Ich verabschiede mich von einem Kollegen. Der sagt zu mir: „Bleiben Sie gesund. Das ist ja das Wichtigste im Leben.“ Auf der einen Seite freue ich mich über diese neue Corona-Verabschiedungs-Redewendung. Es tut immer gut, wenn andere Menschen um einen besorgt sind.
Und Gesundheit ist wirklich eine wichtige Sache. Darum ernähre ich mich gesund, mache ein wenig Sport, achte auf genügend Schlaf, versuche mich nicht über Kleinigkeiten aufzuregen; darum verzichte ich auf Suchtmittel und halte lieber etwas Schmerz aus, als eine Schmerztablette mit diversen potentiellen Nebenwirkungen zu nehmen. Ja, Gesundheit ist zweifelsohne wichtig. Und dafür bin ich bereit, ganz schön viel zu investieren.
Aber ist sie wirklich das Wichtigste im Leben?
Ich lebe in einem diakonischen Dorf zusammen mit vielen Menschen mit geistiger Behinderung und mit chronischer Erkrankungen. Zeigen sie mir nicht jeden Tag, wie nah dran sie an einem erfüllten Leben sind trotz mangelnder Gesundheit, indem sie auf ihre Art wunderbare Freundschaften aufbauen und mit all ihren sieben Sinnen oft viel sinnvoller leben als ich?
Und umgekehrt: Kenne ich nicht genügend gesunde und erfolgreiche Menschen, die trotz guter Gesundheit oft genug am Leben zweifeln oder gar verzweifeln, weil ihnen eine echte Freundschaft fehlt oder sie keinen Sinn im Leben finden?
Im Alten Testament wird dem König Asa vorgeworfen: „Und in seiner Krankheit suchte er nicht den Herrn, sondern nur die Ärzte“ (2. Chronik 16,12).
Modern interpretiert: Selbst in Krankheitstagen sucht euer Seelenheil nicht nur bei Medizinern und Virologen, denn dann könnte ihr bei aller Gesundheitsfixierung alles andere wichtige verlieren. Und was hilft es dem Menschen, wenn er alle Gesundheit gewinnt, dabei aber Schaden an seiner Seele nimmt?
Als man Jesus einmal fragt, was das Wichtigste im Leben sei, dann antwortet er nicht, dass man gesund bleiben soll; vielmehr sagt er die berühmten Worte: „Du sollst Gott lieben von ganzem Herzen und deinen Nächsten wie dich selbst“ (Lukas 10,27).
Das heißt doch: Die menschlichen Beziehungen sind zentral im Leben.

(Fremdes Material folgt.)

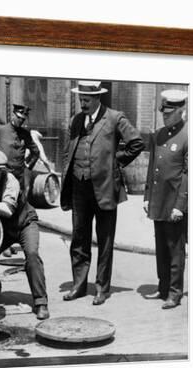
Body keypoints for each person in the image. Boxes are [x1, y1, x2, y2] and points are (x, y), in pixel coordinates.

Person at [60, 80, 145, 305]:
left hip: (105, 187)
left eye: (86, 100)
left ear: (97, 98)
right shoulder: (76, 120)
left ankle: (102, 288)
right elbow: (68, 152)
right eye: (80, 100)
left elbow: (136, 143)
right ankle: (78, 285)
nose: (83, 104)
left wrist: (116, 162)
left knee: (105, 241)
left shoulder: (115, 117)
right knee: (79, 238)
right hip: (79, 187)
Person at [0, 149, 50, 320]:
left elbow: (7, 210)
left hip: (24, 223)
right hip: (3, 229)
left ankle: (41, 302)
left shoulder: (10, 180)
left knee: (32, 255)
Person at [143, 90, 188, 309]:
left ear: (181, 111)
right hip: (158, 200)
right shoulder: (159, 134)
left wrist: (181, 205)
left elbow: (189, 174)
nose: (165, 116)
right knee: (161, 247)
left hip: (175, 202)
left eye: (169, 113)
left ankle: (175, 292)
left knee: (175, 249)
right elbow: (153, 167)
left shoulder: (188, 136)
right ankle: (163, 287)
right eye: (163, 112)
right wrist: (146, 196)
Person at [0, 103, 40, 197]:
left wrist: (28, 165)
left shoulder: (25, 134)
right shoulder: (1, 130)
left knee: (19, 204)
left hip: (19, 177)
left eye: (23, 119)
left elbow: (36, 152)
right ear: (13, 115)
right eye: (18, 117)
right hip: (2, 176)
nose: (21, 121)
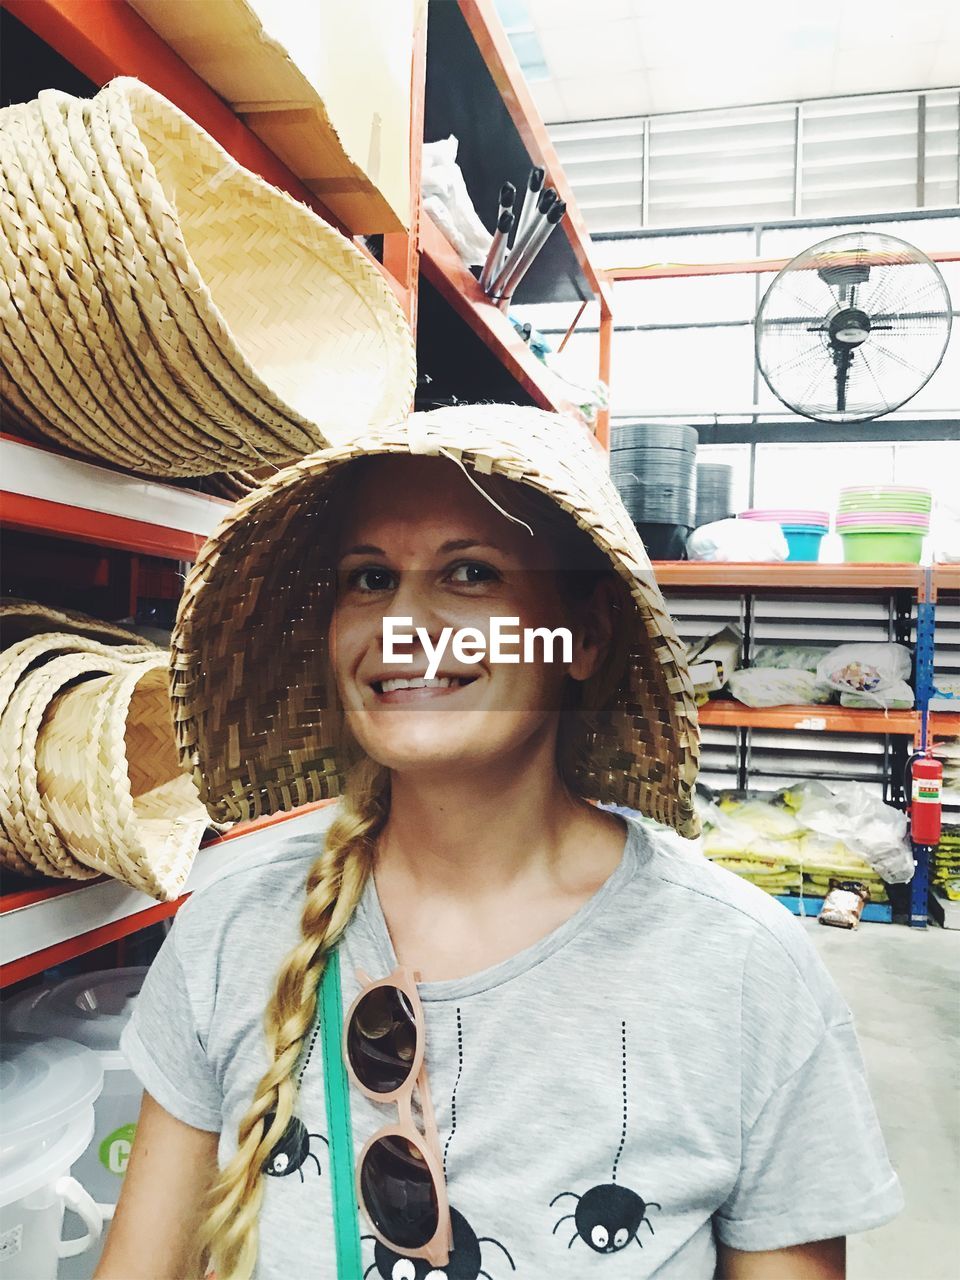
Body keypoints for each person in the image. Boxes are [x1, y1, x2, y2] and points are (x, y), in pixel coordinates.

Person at [97, 406, 902, 1280]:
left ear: (583, 636)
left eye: (470, 572)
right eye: (368, 579)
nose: (400, 625)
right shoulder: (231, 931)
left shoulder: (742, 972)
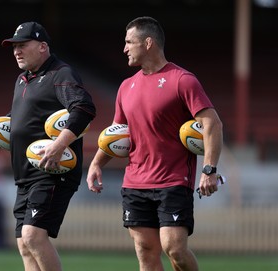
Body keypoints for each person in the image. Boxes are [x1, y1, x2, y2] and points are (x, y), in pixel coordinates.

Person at [86, 16, 223, 271]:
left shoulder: (183, 80)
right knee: (146, 252)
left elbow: (212, 124)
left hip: (173, 180)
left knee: (175, 249)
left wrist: (209, 169)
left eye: (129, 42)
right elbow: (117, 134)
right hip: (135, 182)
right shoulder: (126, 87)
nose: (124, 48)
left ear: (148, 43)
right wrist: (96, 164)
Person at [0, 21, 96, 271]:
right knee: (24, 246)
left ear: (42, 46)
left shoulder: (61, 74)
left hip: (52, 172)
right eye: (14, 46)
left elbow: (84, 108)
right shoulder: (22, 79)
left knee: (32, 236)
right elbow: (15, 120)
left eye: (22, 45)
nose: (16, 51)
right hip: (25, 175)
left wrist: (60, 144)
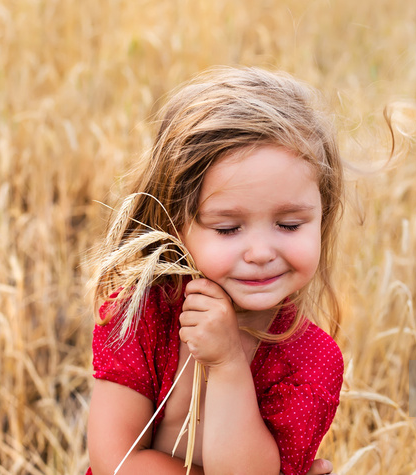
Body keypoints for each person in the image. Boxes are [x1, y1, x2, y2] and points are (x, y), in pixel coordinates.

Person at [86, 66, 345, 475]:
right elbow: (113, 462)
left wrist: (226, 365)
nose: (260, 252)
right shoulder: (140, 315)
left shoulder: (310, 360)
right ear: (176, 226)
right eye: (228, 228)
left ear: (322, 217)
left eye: (290, 225)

Und erstaunlicherweise können gerade in Krankheitstagen solche Beziehungen an Tiefe und Menschlichkeit reifen.
Heute feiern wir Weihnachten.
Die Weihnachtsgseschichte redet überhaupt nicht von Gesundheit und ist doch voller Ermutigung, Freude und Heilung: „Fürchtet euch nicht! Siehe, ich verkündige euch große Freude! Denn euch ist heute der Heiland geboren.“
Was für ein Trost für unser menschliches Leben, zu dem Krankheit und Tod gehört – erst recht mit zunehmendem Alter.
So wichtig Gesundheit im Leben ist und so wichtig es ist, viel für die Gesundheit zu tun, so fatal ist es, die Gesundheit zum Wichtigsten im Leben zu erklären. Denn damit würde jeder sterbliche Mensch letztlich sein Heil im Kampf gegen Windmühlen suchen. Das kann nur in der Frustration enden.
Wie tröstlich dagegen ist die Weihnachtsbotschaft, die Gesunden und Kranken, Jungen und Alten, Reichen und Armen das Heil eröffnet: Menschliche und himmlische Beziehungen und Sinn im Leben: „Ehre sei Gott in der Höhe und Frieden auf Erden“ (Lukas 2,14).